Er nestelte an der voluminösen Brille herum und setzte eine bedauerliche Miene auf.
"Sie müssen einen Antrag stellen, der kann online auf unserer Seite heruntergeladen werden."
Ich steckte die EC-Karte wieder ein.
"Sie sind ein Frühabspritzer, oder?"
"Wie bitte?"
"Beim Sex. Sie wissen schon, was ich meine. Sie glotzen den Frauen auf die Titten und dann ist es schon vorbei. Ich wette, in Ihrer Pause holen Sie sich auf der Toilette einen runter."
"Also bitte!", kam es von ihm.
"Bitte was? Noch einen Blick? Kannst du vergessen, Wixer!"
Ich machte kehrt und trat den Heimweg an. Sebastian um Geld anzubetteln, kam nicht in Frage. Ich rief meine Freundin an. Lena beruhigte mich.

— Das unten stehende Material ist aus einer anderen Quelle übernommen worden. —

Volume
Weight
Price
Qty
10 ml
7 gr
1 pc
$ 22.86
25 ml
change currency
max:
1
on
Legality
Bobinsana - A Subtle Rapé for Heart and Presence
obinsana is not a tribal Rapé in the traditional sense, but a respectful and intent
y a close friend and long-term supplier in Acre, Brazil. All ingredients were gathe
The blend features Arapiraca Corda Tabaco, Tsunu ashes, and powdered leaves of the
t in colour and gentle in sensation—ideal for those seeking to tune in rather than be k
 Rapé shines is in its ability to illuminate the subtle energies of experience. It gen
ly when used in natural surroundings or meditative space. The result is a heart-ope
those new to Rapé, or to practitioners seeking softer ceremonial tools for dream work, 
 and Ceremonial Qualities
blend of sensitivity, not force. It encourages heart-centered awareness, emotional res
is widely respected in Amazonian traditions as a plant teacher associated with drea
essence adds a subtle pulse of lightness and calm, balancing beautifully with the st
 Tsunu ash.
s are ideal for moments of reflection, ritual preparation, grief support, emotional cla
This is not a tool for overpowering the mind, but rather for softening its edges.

"Ich leih`dir was, kein Problem! Und du weißt, dass meine Wohnung groß genug ist. Wie läuft es mit deinem Freund?"
"Ich mache Bauch, Beine, Po und er ist ein Intellektueller, der an der Uni lehrt", antwortete ich.
"Das sind die schlimmsten", sagte sie.
"Nein, alles läuft gut mit ihm!"
"Finanziell scheint er nicht auf deiner Seite zu stehen. Du hättest dein Studium abschließen sollen!"
Ich legte auf.
Ein Personal-Trainer aus dem Studio hatte mich zum Essen eingeladen. Ich erzählte es Sebastian. Ihm gefiel das nicht.
"Ich habe den gegoogelt", sagte er. "Der Schönling stemmt nicht nur Gewichte, in seiner Freizeit macht so eine Art Betroffenheitspop, daran lässt er die Gesellschaft auf seiner Website bedauerlicherweise teilhaben."
"Du bist jetzt aber nicht eifersüchtig, oder?", fragte ich.
"Nein, ich mache mir nur Gedanken über deinen Geschmack", antwortete er.
"Ich bin mit dir zusammen, da kann der doch nicht so schlecht sein", entgegnete ich.
Der Abend mit Roberto begann amüsant, die neuen Trainerkollegen im Sortstudio boten jede Menge Gesprächsstoff rund um das Sportstudio. Er hatte ein kurzärmeliges Hemd an, dass die definierten Oberarme mit den Maori Tattoos zur Geltung brachte. Eine Silberkette baumelte um seinen Hals.
"Der Lachs klingt gut", sagte er mit Blick auf die Tagesgerichte.
"Kommt nicht auf meinen Teller!", sagte ich.
"Hat dein Professor Tattoos?", fragte Roberto.
"Wie kommst du auf Professor?"
"Gerüchteküche", sagte er.
"Machst du noch deinen Betroffenheitspop neben dem Sport?"
"Wer nennt das so, bitte schön?"
"Der Professor", sagte ich.
Dem Ende des Abends sahen wir beide mit Ungeduld entgegen. Immerhin blieb Roberto bei seiner Einladung und zahlte die Rechnung.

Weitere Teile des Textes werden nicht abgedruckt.